Now repeat that for women's basketball, wrestling and men's and women's hockey for schools that sponsor those sports. And then potentially — or even likely — spring sports as well.

"NCAA collegiate sports has to thread the testing needle," Lind said. "And it is so hard to thread."

The NCAA has informed schools that it is working to procure large quantities of tests to distribute to members at all levels at a discount. Schools have heard rumblings that the price might be as low as $30 for antigen tests.

"If you do that math, if the antigen tests are $30 and you have to use them three times a week, then you're right back up to $90 or $100 that our tests are already costing," McAthie said. "So that's not really a price break."

The NCAA also hasn't guaranteed that tests will be distributed through its centralized body, which means individual schools are scrambling to secure their own deals. Rapid antigen tests are in hot demand because they have been hailed as a "game-changer" for college sports' return to action.

Buisman said he has heard talk that the NCAA may use a supplier called Quidel to buy millions of tests to distribute to schools.

"You can imagine Kevin Buisman trying to call Quidel and saying, 'Hey, we need 10,000 tests,' "  he said. " 'Well, sorry, I've got the NCAA on line two trying to buy 10 million. So we'll get back to you.' You can't source the antigen tests right now. Supply has dried up because they've got these massive deals out there."

The introduction of saliva tests brings hope because they are inexpensive compared to so-called PCR tests, which Edquist received, and antigen tests. Some estimates suggest costs could dip as low as $5 to $10 per test in the future. Time is ticking, though.

"I think everyone is hoping for that $5 test to come out," McKane said. "Someday we will reach that, but we just don't know when. We know every business, every athletic department, wants their hands on those $5 tests."

Eliminating sports has become a trend across Division I as the pandemic has hit school budgets hard, including the Gophers dropping three sports. But the D-II and D-III models are different. D-III does not have the financial burden of awarding athletic scholarships. Few D-II athletes receive full-ride scholarships. Most pay a high percentage of their tuition.

In that sense, D-II and D-III athletics operate as enrollment drivers for their schools. St. John's enrollment this school year is 1,560 students, including about 600 athletes. Mankato counts 575 athletes, Hamline 465. Eliminating sports does not make financial sense.

"Division III athletics is so critical to a number of liberal arts campuses around the country because we have [athletes] paying tuition," Hamline's Verdugo said.

The tenuous nature of planning during a pandemic, against a backdrop of shifting COVID case trends, has caused both exhaustion and frustration for athletic department officials.
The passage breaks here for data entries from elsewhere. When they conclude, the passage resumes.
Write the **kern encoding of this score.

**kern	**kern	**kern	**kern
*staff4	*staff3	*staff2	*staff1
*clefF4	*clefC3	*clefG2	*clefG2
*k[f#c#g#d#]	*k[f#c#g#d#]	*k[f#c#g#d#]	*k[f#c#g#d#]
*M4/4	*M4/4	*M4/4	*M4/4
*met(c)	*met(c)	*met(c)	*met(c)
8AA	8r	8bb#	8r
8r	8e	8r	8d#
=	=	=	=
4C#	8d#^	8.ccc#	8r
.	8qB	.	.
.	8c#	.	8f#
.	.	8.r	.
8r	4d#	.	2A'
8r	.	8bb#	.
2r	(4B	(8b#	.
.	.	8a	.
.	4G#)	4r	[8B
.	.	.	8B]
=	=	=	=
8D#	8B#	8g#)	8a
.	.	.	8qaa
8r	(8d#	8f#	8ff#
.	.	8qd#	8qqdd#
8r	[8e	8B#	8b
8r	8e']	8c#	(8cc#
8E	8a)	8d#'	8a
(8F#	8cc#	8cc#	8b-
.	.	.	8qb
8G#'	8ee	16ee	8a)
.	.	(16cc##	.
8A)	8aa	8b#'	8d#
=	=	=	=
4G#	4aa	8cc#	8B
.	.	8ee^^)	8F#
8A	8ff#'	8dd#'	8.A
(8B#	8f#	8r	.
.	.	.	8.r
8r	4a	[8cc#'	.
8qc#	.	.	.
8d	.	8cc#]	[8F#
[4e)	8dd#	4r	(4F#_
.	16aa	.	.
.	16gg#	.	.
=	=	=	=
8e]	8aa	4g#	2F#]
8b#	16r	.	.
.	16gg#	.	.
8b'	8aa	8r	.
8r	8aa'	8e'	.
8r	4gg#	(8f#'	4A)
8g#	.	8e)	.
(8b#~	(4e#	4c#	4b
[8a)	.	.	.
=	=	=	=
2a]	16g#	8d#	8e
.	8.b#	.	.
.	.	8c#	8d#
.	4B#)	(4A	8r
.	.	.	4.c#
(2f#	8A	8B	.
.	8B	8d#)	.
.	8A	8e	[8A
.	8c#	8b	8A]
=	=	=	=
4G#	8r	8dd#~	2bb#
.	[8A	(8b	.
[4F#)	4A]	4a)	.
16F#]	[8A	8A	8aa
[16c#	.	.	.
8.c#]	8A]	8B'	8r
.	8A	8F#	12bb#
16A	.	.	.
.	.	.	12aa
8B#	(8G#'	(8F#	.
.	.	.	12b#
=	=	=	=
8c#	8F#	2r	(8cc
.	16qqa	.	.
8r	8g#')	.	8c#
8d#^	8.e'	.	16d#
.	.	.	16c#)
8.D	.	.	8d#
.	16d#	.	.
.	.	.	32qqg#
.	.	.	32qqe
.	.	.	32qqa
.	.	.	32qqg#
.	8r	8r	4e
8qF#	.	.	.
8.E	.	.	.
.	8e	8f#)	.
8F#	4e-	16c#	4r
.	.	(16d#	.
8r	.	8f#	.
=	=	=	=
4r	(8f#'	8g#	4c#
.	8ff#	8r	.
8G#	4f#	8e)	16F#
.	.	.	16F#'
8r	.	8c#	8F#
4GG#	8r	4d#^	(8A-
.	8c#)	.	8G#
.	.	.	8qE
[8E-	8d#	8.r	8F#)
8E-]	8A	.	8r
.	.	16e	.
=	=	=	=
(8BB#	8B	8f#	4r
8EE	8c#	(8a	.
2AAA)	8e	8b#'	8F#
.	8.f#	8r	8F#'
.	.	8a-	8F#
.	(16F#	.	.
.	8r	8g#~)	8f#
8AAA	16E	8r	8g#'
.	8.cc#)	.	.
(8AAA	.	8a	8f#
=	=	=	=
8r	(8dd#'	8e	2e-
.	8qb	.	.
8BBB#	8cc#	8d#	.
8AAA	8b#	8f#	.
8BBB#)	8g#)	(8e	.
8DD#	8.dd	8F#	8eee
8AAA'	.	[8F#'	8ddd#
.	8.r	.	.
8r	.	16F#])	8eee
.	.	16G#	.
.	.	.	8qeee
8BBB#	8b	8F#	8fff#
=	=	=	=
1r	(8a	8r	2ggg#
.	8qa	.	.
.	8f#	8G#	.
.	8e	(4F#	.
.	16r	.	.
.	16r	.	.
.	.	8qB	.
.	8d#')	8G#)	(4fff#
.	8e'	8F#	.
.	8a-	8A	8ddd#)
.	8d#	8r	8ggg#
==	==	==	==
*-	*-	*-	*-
Figuring out the testing component alone is like being on a "hamster wheel," St. Cloud State athletic director Heather Weems said.

"You get protocols and you get a vision and perspective in place and then new information comes out," Weems said.

Leagues simultaneously are trying to put together schedules for various sports not knowing testing standards, when games might start, potential travel restrictions or how many games will be allowed.

"There are so many layers," Concordia's McAthie said. "It's almost like a chicken-or-the-egg situation. But there are eight different eggs."

Testing is the giant egg commanding the most attention: Will schools be required to test athletes, coaches and staff three teams per week?

No one is more anxious than athletes and coaches. The long layoff has been a mental grind.

"We need to see faster results from when you take a test and we also need the costs to come down," McKane said. "We anticipate those things will occur. We just don't know if they're going to occur fast enough for us to get going in January."